* _ABOUT THIS TASK_:
How many lines in the records below contain the word "name"? Reply with the number alone.

Data items

·····

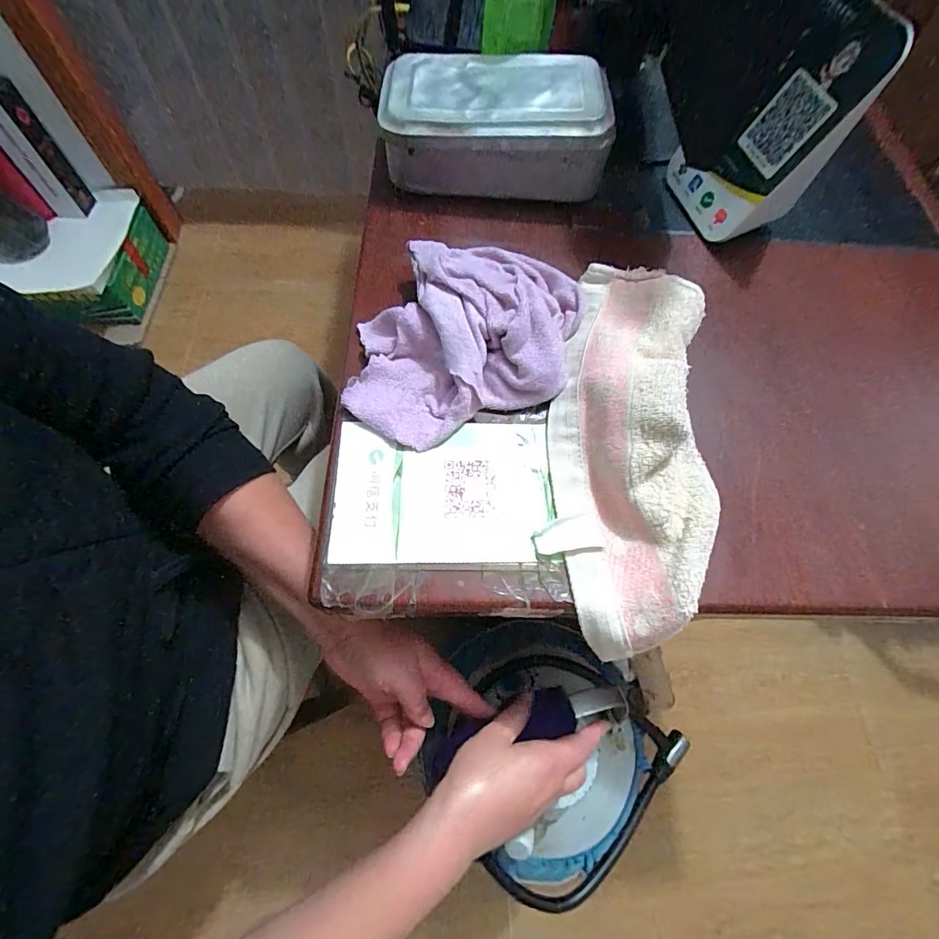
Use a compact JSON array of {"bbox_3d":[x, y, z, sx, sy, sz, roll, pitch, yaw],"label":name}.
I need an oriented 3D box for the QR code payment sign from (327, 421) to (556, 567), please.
[{"bbox_3d":[-0.017,0.014,0.297,0.143,0.004,0.099,0,68,-5],"label":"QR code payment sign"}]

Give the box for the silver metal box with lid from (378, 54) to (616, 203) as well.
[{"bbox_3d":[0.021,-0.328,0.417,0.204,0.076,0.116,5,68,-2],"label":"silver metal box with lid"}]

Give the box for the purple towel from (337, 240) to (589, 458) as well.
[{"bbox_3d":[-0.004,-0.101,0.323,0.154,0.041,0.191,35,69,12],"label":"purple towel"}]

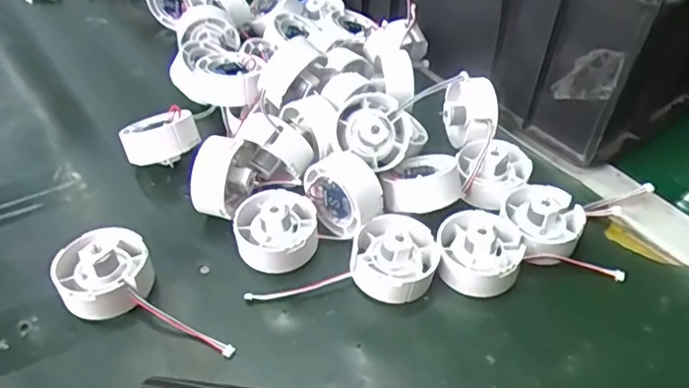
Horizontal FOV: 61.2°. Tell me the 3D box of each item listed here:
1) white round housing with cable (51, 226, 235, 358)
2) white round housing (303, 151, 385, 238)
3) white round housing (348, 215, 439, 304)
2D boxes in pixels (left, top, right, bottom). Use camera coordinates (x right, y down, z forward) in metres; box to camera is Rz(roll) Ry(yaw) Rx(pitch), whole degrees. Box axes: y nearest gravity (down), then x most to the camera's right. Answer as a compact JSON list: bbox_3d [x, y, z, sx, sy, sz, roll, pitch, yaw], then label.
[{"bbox_3d":[-0.127,0.065,0.346,0.058,0.035,0.121,-33,53,-29],"label":"white round housing with cable"},{"bbox_3d":[0.001,0.000,0.393,0.032,0.049,0.052,-30,52,-27],"label":"white round housing"},{"bbox_3d":[0.033,0.040,0.373,0.052,0.032,0.057,0,45,0],"label":"white round housing"}]

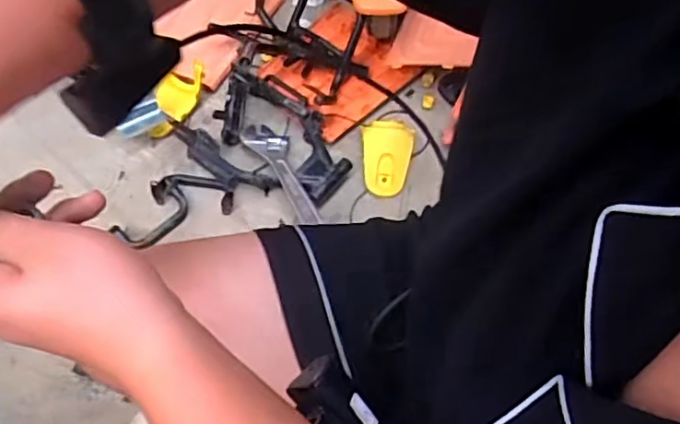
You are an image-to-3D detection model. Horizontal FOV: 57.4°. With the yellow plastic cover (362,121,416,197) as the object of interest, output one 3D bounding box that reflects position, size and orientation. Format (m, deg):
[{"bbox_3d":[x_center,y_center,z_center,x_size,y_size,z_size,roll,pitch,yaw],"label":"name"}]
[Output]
[{"bbox_3d":[0.095,-0.115,1.222,0.102,0.058,0.169,4,58,-2],"label":"yellow plastic cover"}]

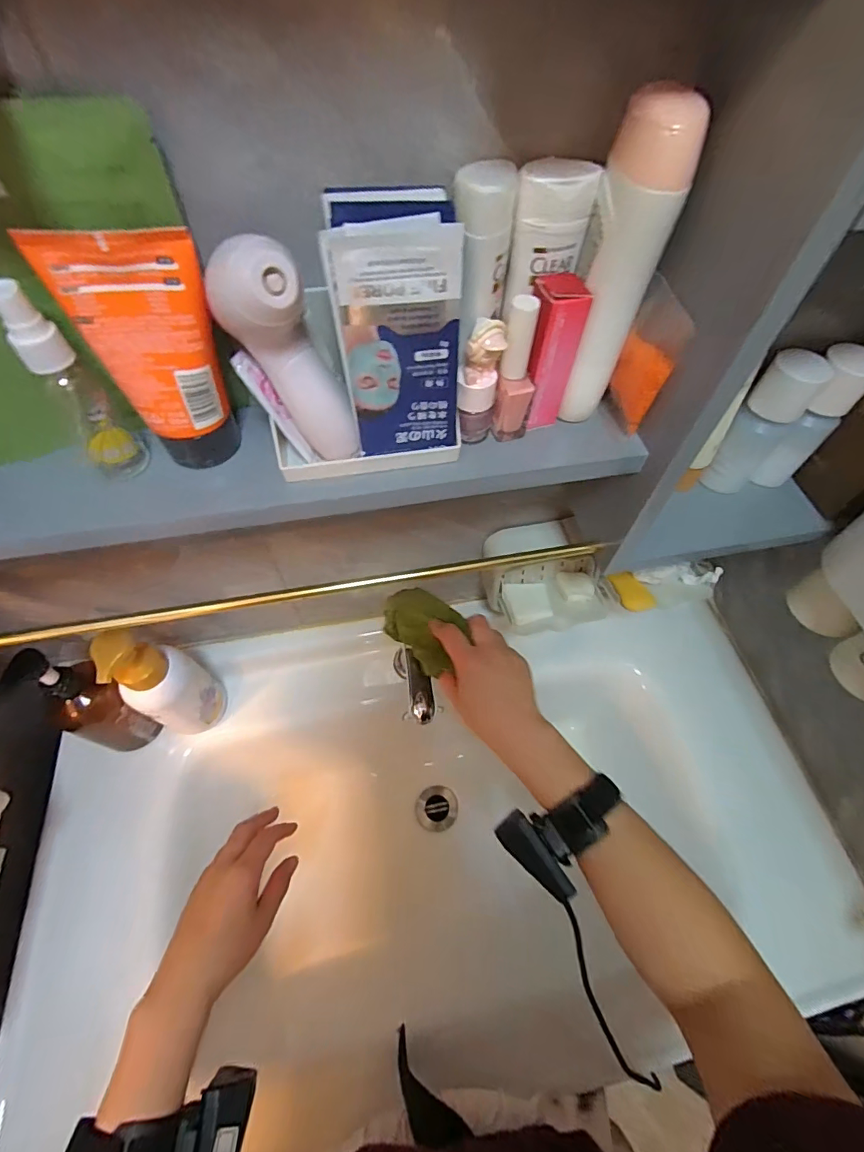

·····

* _EXERCISE ANSWER_:
2